■ **Activity**
For each entry below, please return its exact wording and leave out any picture.
BEGIN Source data
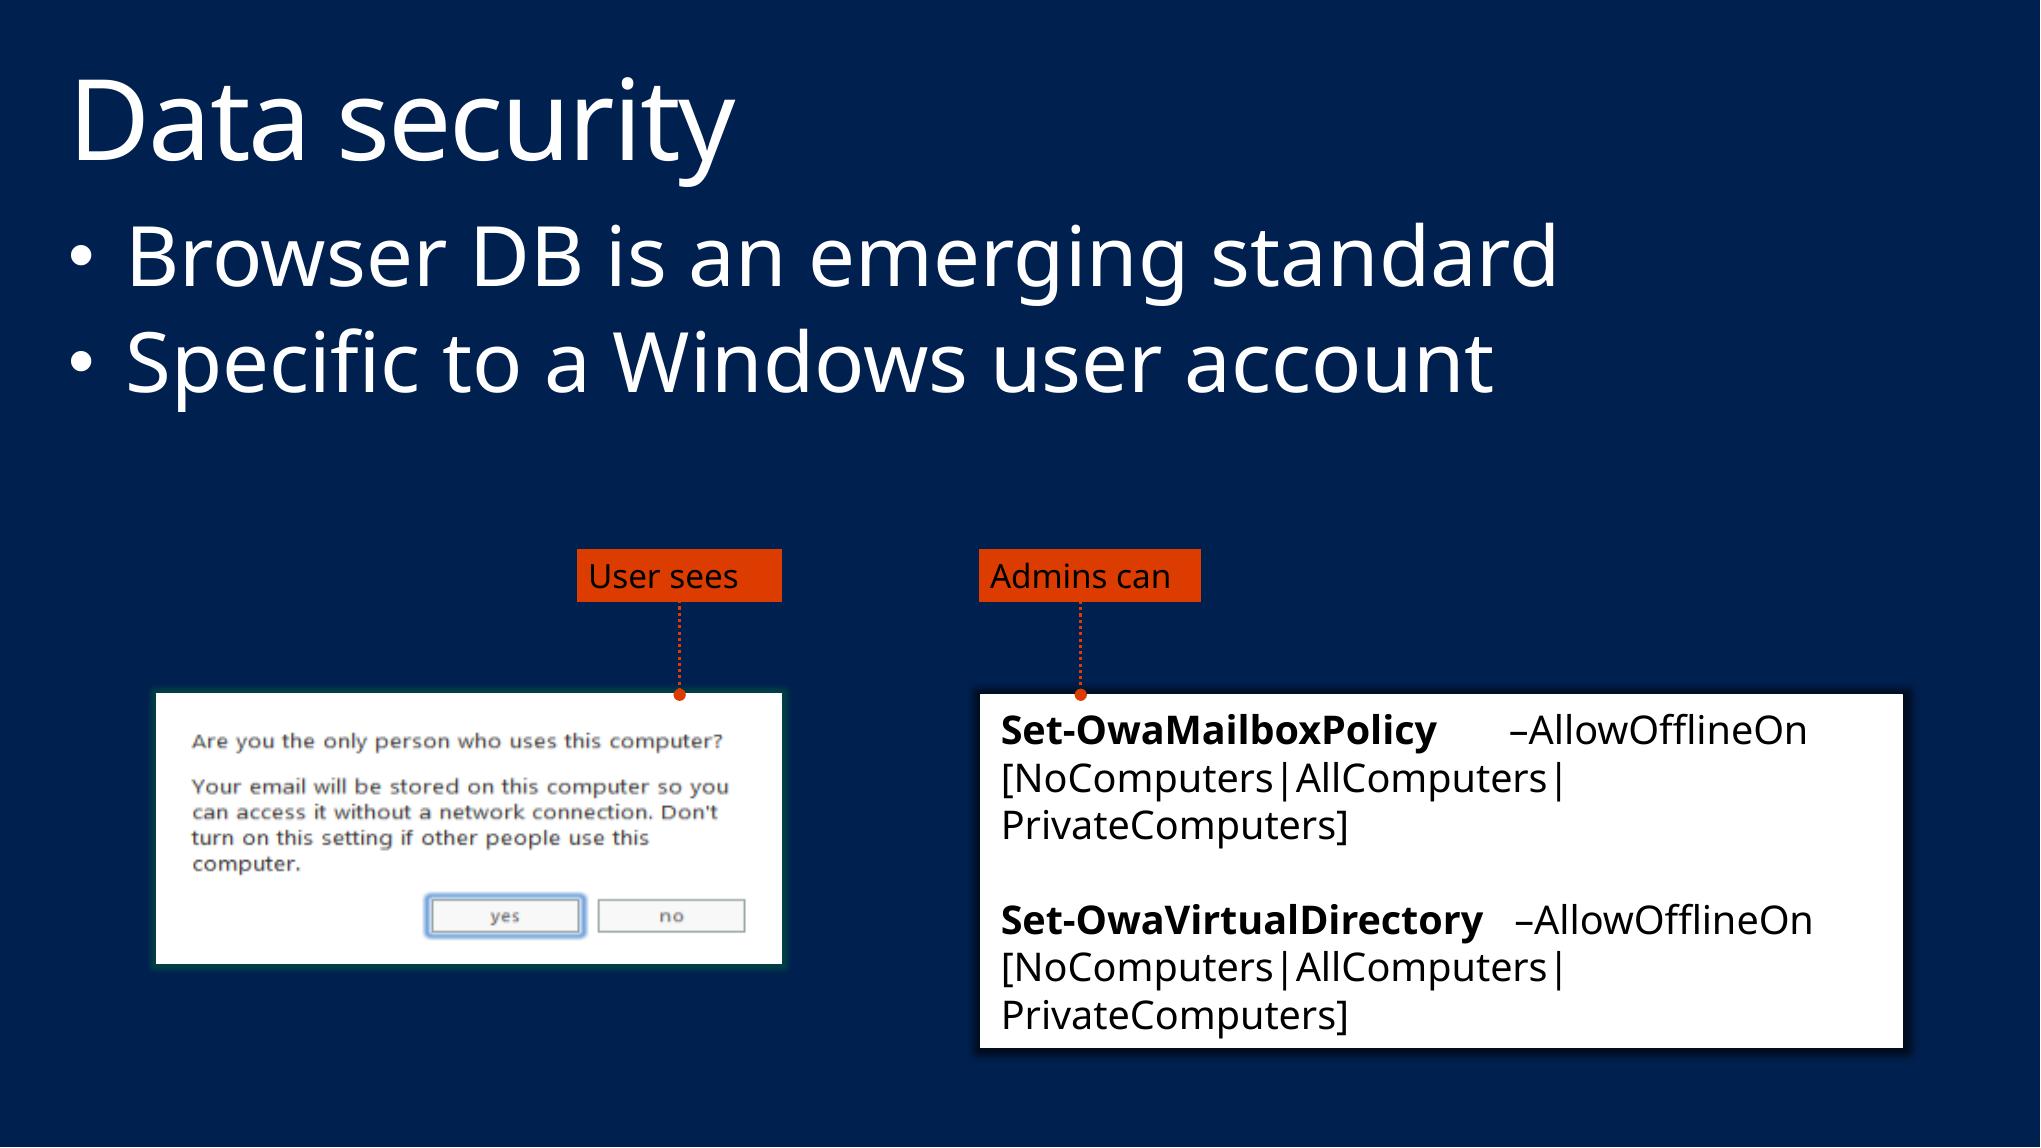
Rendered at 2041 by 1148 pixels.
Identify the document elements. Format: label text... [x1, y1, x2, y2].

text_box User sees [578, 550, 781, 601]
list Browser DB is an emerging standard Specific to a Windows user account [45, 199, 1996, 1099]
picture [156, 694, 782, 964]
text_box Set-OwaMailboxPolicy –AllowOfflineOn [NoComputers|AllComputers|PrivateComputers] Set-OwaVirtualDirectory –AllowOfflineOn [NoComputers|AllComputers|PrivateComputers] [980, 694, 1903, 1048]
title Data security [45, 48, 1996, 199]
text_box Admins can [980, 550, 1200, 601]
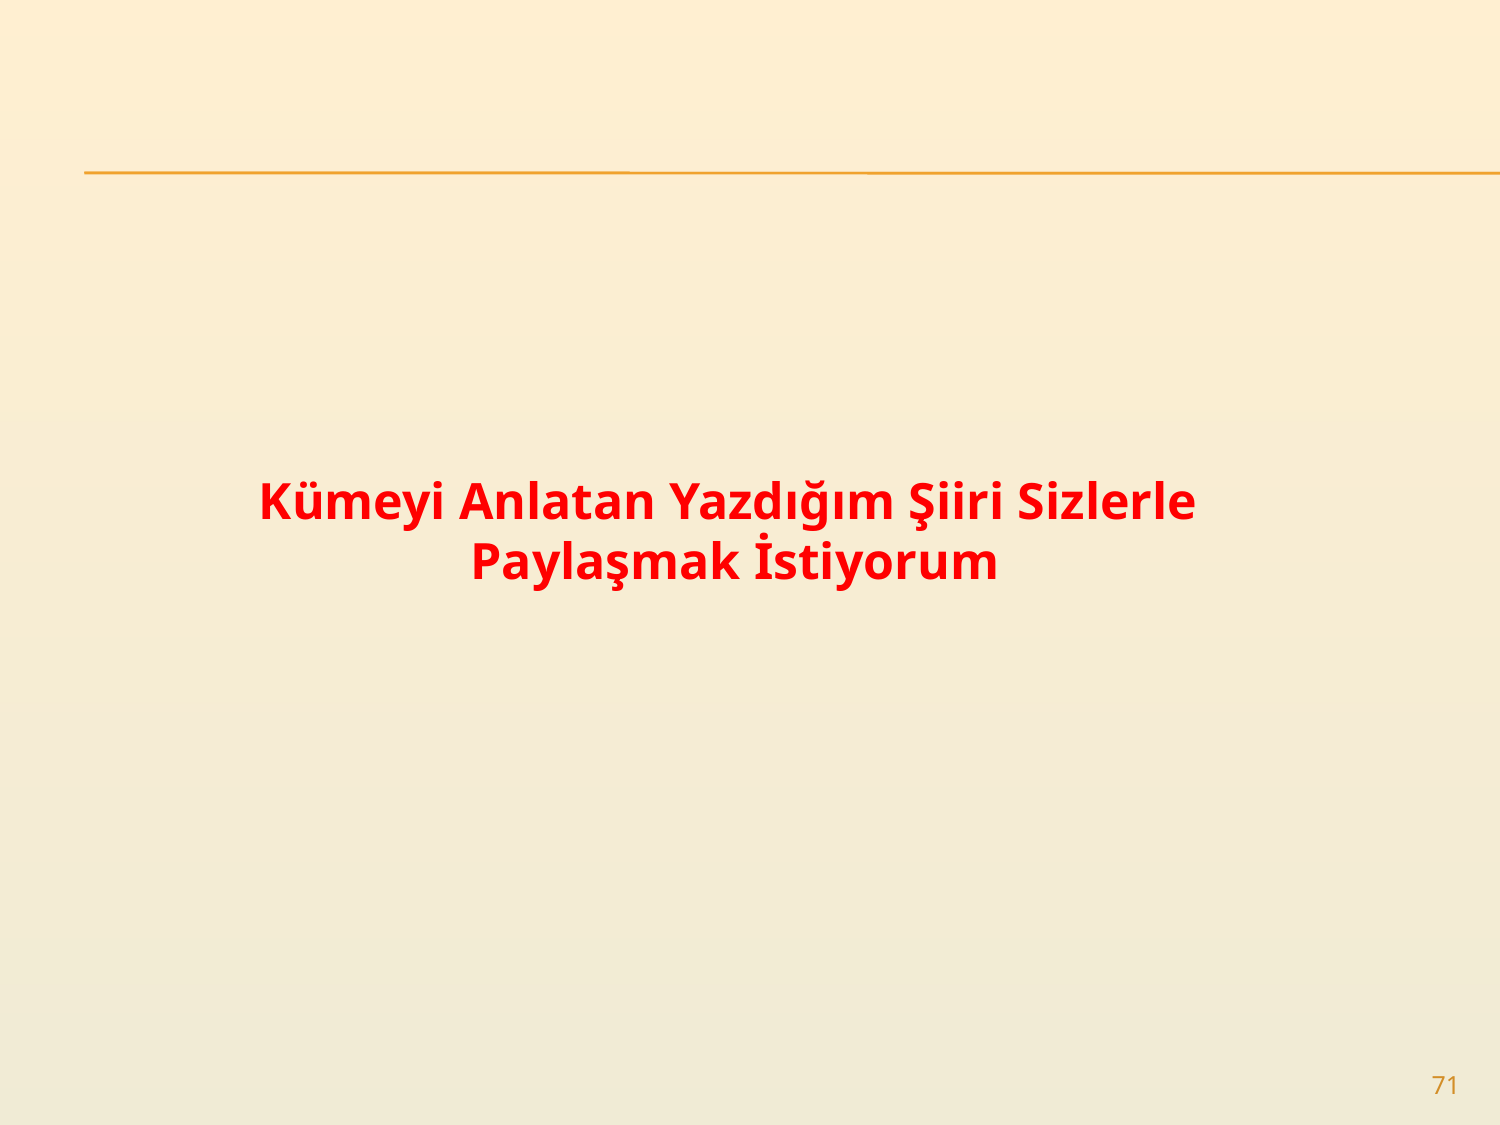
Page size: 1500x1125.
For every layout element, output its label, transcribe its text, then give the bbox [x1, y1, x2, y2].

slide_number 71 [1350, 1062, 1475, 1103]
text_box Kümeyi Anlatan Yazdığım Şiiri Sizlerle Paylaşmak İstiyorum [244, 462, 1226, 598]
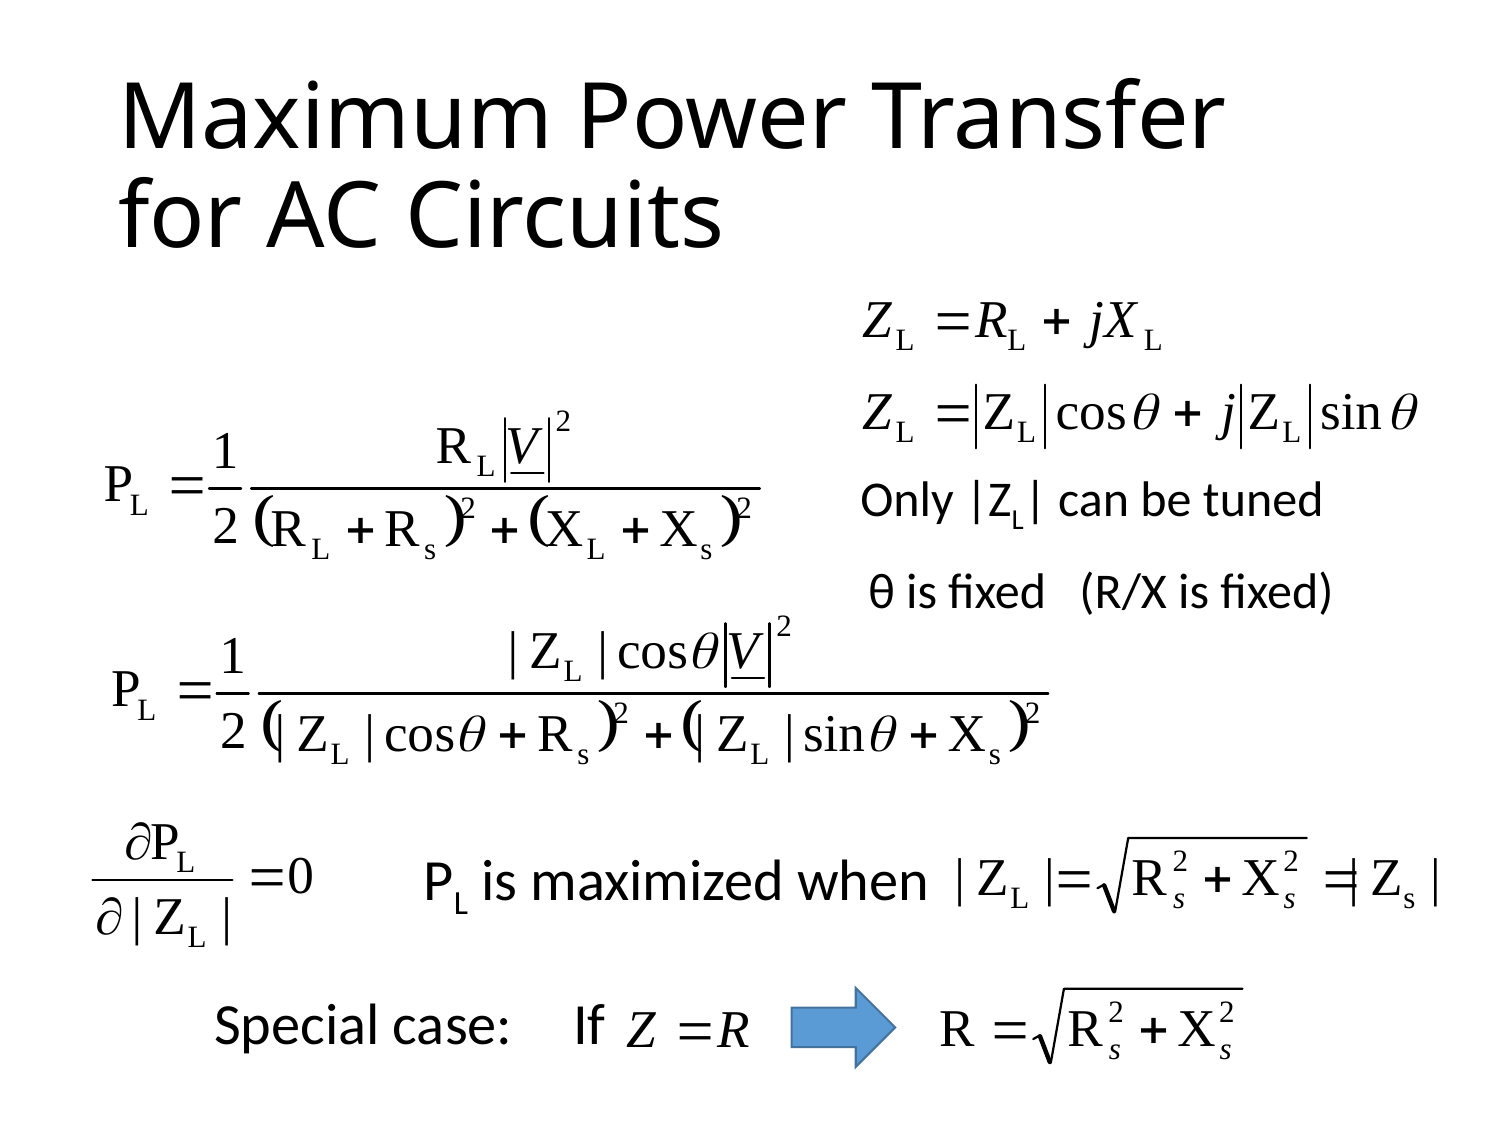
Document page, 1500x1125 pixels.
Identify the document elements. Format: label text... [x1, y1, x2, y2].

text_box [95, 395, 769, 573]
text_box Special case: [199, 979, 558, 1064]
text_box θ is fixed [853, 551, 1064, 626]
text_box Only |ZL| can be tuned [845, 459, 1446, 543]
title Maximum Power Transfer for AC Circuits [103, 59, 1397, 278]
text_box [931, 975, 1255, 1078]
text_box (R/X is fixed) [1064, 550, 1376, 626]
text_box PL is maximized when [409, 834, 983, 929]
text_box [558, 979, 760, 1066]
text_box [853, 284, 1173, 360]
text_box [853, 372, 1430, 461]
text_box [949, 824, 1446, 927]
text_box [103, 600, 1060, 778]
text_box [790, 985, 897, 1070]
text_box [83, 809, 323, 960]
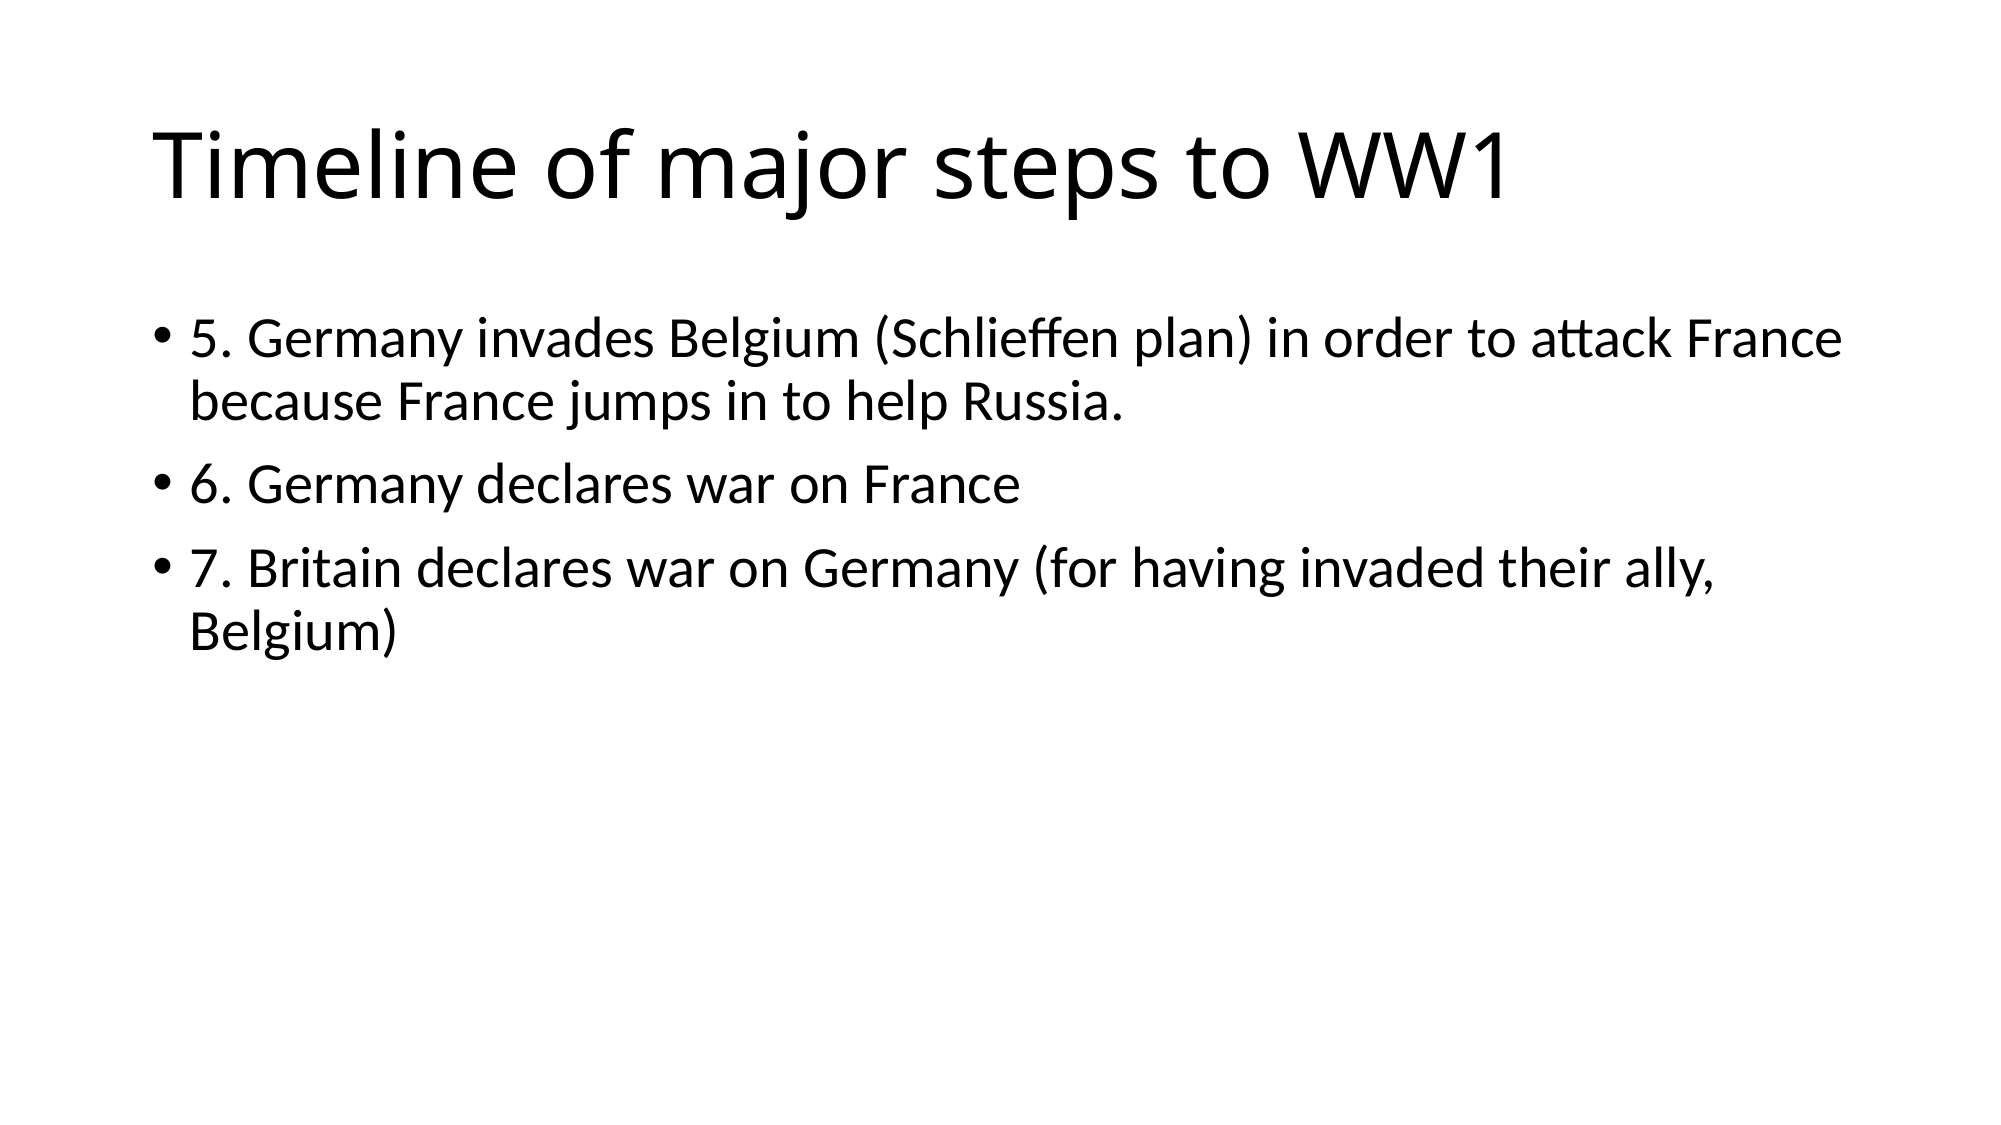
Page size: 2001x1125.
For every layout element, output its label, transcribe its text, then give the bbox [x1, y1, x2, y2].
END Source data
■ **Exercise solution**
Rendered at 2041 by 1148 pixels.
Identify the document elements. Format: label text... [x1, y1, x2, y2].

text_box User sees [578, 550, 781, 601]
list Browser DB is an emerging standard Specific to a Windows user account [45, 199, 1996, 1099]
picture [156, 694, 782, 964]
text_box Set-OwaMailboxPolicy –AllowOfflineOn [NoComputers|AllComputers|PrivateComputers] Set-OwaVirtualDirectory –AllowOfflineOn [NoComputers|AllComputers|PrivateComputers] [980, 694, 1903, 1048]
title Data security [45, 48, 1996, 199]
text_box Admins can [980, 550, 1200, 601]
Page size: 1500x1125.
For every layout element, output its label, transcribe its text, then give the bbox [x1, y1, x2, y2].

slide_number 71 [1350, 1062, 1475, 1103]
text_box Kümeyi Anlatan Yazdığım Şiiri Sizlerle Paylaşmak İstiyorum [244, 462, 1226, 598]
Document page, 1500x1125 pixels.
Identify the document elements. Format: label text... [x1, y1, x2, y2].

text_box [95, 395, 769, 573]
text_box Special case: [199, 979, 558, 1064]
text_box θ is fixed [853, 551, 1064, 626]
text_box Only |ZL| can be tuned [845, 459, 1446, 543]
title Maximum Power Transfer for AC Circuits [103, 59, 1397, 278]
text_box [931, 975, 1255, 1078]
text_box (R/X is fixed) [1064, 550, 1376, 626]
text_box PL is maximized when [409, 834, 983, 929]
text_box [558, 979, 760, 1066]
text_box [853, 284, 1173, 360]
text_box [853, 372, 1430, 461]
text_box [949, 824, 1446, 927]
text_box [103, 600, 1060, 778]
text_box [790, 985, 897, 1070]
text_box [83, 809, 323, 960]
Page size: 2001x1125.
For every layout element, output its label, transcribe its text, then give the bbox [x1, y1, x2, y2].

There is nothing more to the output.